La reine Elisabeth de Belgique à sa descente d'avion, de retour de Moscou, en 1956. © PHOTO NEWS

Avril 58: le voyage d’Elisabeth de Belgique à Moscou, en plein guerre froide

Olivier Rogeau
Olivier Rogeau Journaliste au Vif

Avant le prince Laurent, un autre « électron libre » de la famille royale a irrité et embarrassé le gouvernement belge : la reine mère Elisabeth qui, en pleine guerre froide, se rend dans le bloc de l’Est et en Chine et manifeste sa sympathie pour ces régimes communistes.

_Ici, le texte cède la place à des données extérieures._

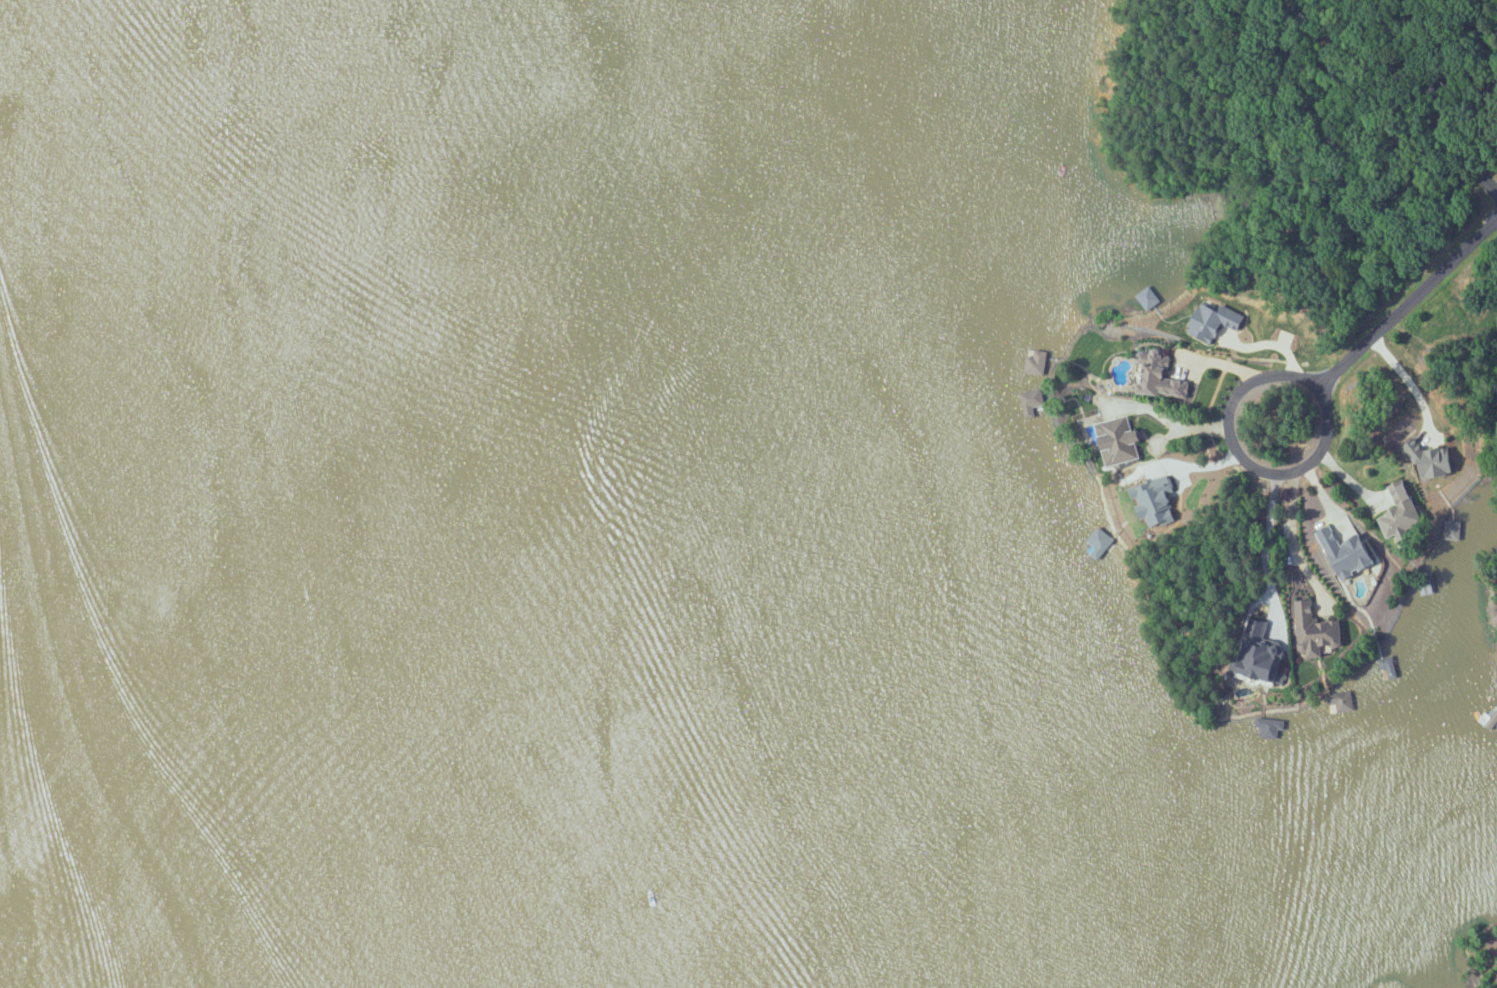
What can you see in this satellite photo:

Avril 1958. La reine (grand-)mère Elisabeth, alors âgée de 82 ans, se rend à Moscou à bord d’un appareil de la compagnie Aeroflot. Elle s’y fait photographier, devant un buste de Lénine, en compagnie de son vieil ami le maréchal Vorochilov. Cette année-là, le président du présidium du Soviet suprême viendra en personne honorer l’Expo universelle de Bruxelles. Jusqu’à la fin de sa vie, la veuve d’Albert Ier et grand-mère du roi Baudouin manifestera publiquement sa sympathie à l’égard des régimes communistes, au point d’être surnommée par la presse  » la Reine rouge « . Dans son journal intime, retrouvé récemment dans les archives royales, elle écrit noir sur blanc :  » Je suis depuis longtemps communiste. […] Tout, tout, tout sera détruit en Europe, pourvu que le nouvel esprit sorte des cendres, le communisme purifié !  »

En septembre 1961, elle entreprend, contre l’avis du gouvernement belge, un  » voyage d’amitié  » dans la Chine de Mao Zedong. Elle est reçue par le Grand Timonier en personne et par le Premier ministre Zhou Enlai. Lors de l’escale en URSS, elle est invitée au Kremlin et dîne en compagnie de Vorochilov. Au retour, elle passe à nouveau par Moscou. Nikita Khrouchtchev l’emmène, le soir, au Bolchoï et au musée Pouchkine. Elle le trouve  » très bon « . Après un arrêt à Varsovie, elle rentre à Bruxelles. Le Palais demande qu’aucun journaliste ne couvre l’événement. La vieille dame convie pourtant la presse à la rejoindre au château du Stuyvenberg, sa résidence !

La propagande soviétique fait grand cas des visites de la reine au Kremlin

Les déplacements de la reine dans le bloc de l’Est suscitent colère et embarras au sein du gouvernement belge. D’autant que la propagande soviétique fait grand cas de ces relations chaleureuses. A l’époque, les Etats-Unis auraient fait pression sur la Belgique pour que l’illustre animatrice du concours musical international qui porte son nom soit déclarée  » mentalement dérangée « . Son pacifisme généreux est, en tout cas, jugé peu réfléchi en ces temps de guerre froide. A plusieurs reprises, le ministre des Affaires étrangères Paul-Henri Spaak (PSB) se rend au Stuyvenberg pour tenter de la faire renoncer à ses projets imprudents. Peine perdue.

Ces dernières années, un autre insaisissable  » électron libre  » de la famille royale a défrayé la chronique : le prince Laurent, arrière-petit-fils de la reine Elisabeth. Les recadrages et mises en garde du gouvernement au frère cadet du roi Philippe après ses voyages non autorisés se sont révélés vains. Le voilà sanctionné – une réduction de 15 % de sa dotation pendant une année – pour sa participation controversée à une réception organisée à l’occasion du 90e anniversaire de l’armée chinoise. Pour la monarchie, cette sanction financière est une première.